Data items
------------------------------------

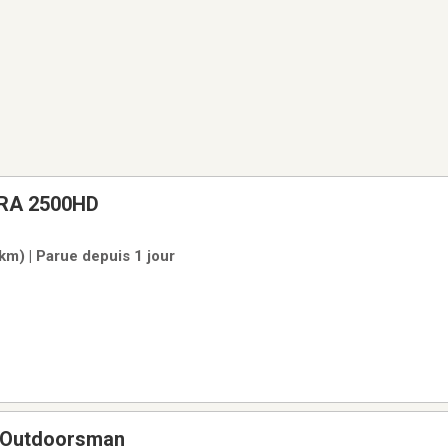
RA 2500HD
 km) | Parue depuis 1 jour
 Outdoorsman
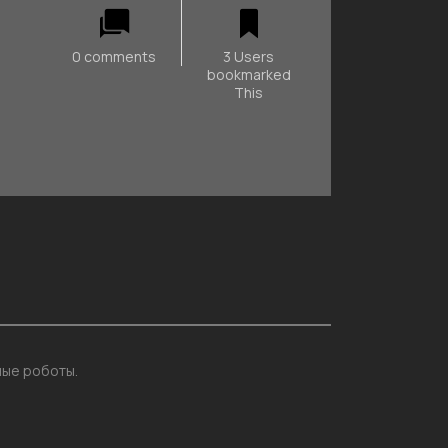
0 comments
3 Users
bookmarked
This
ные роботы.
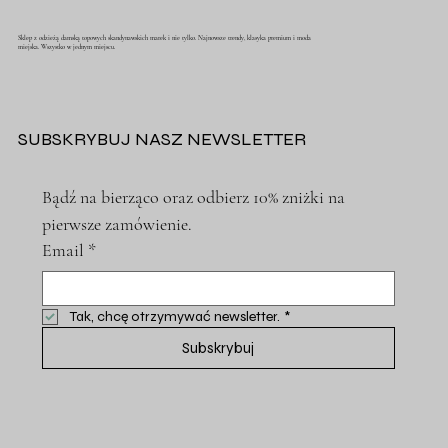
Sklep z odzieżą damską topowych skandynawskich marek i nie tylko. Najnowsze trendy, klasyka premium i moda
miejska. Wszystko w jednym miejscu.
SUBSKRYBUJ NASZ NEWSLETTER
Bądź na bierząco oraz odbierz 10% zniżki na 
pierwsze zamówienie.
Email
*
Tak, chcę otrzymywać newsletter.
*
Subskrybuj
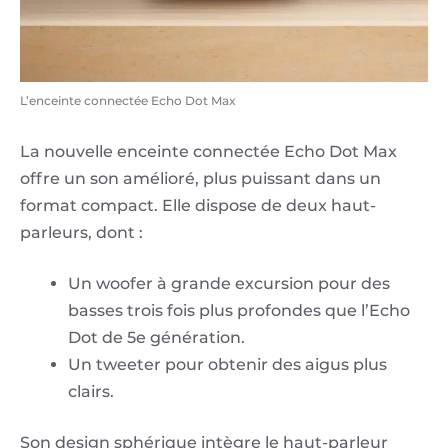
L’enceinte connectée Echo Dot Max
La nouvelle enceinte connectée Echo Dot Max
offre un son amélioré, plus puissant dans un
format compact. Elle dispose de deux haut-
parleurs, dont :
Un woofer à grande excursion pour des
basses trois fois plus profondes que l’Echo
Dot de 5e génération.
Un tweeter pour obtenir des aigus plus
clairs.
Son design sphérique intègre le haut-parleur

------------------------------------

▶ [PROBLEM] Put the lines from the one containing "Sklep z odzieżą" through the last line, both included, into a Markdown table with a Number column for the row number and a Line column for the line itself. Leave out the pictures and any blank lines.

▶ [RESPONSE AREA]
| Number | Line |
|---|---|
| 1 | Sklep z odzieżą damską topowych skandynawskich marek i nie tylko. Najnowsze trendy, klasyka premium i moda |
| 2 | miejska. Wszystko w jednym miejscu. |
| 3 | SUBSKRYBUJ NASZ NEWSLETTER |
| 4 | Bądź na bierząco oraz odbierz 10% zniżki na  |
| 5 | pierwsze zamówienie. |
| 6 | Email |
| 7 | * |
| 8 | Tak, chcę otrzymywać newsletter. |
| 9 | * |
| 10 | Subskrybuj |
| 11 | L’enceinte connectée Echo Dot Max |
| 12 | La nouvelle enceinte connectée Echo Dot Max |
| 13 | offre un son amélioré, plus puissant dans un |
| 14 | format compact. Elle dispose de deux haut- |
| 15 | parleurs, dont : |
| 16 | Un woofer à grande excursion pour des |
| 17 | basses trois fois plus profondes que l’Echo |
| 18 | Dot de 5e génération. |
| 19 | Un tweeter pour obtenir des aigus plus |
| 20 | clairs. |
| 21 | Son design sphérique intègre le haut-parleur |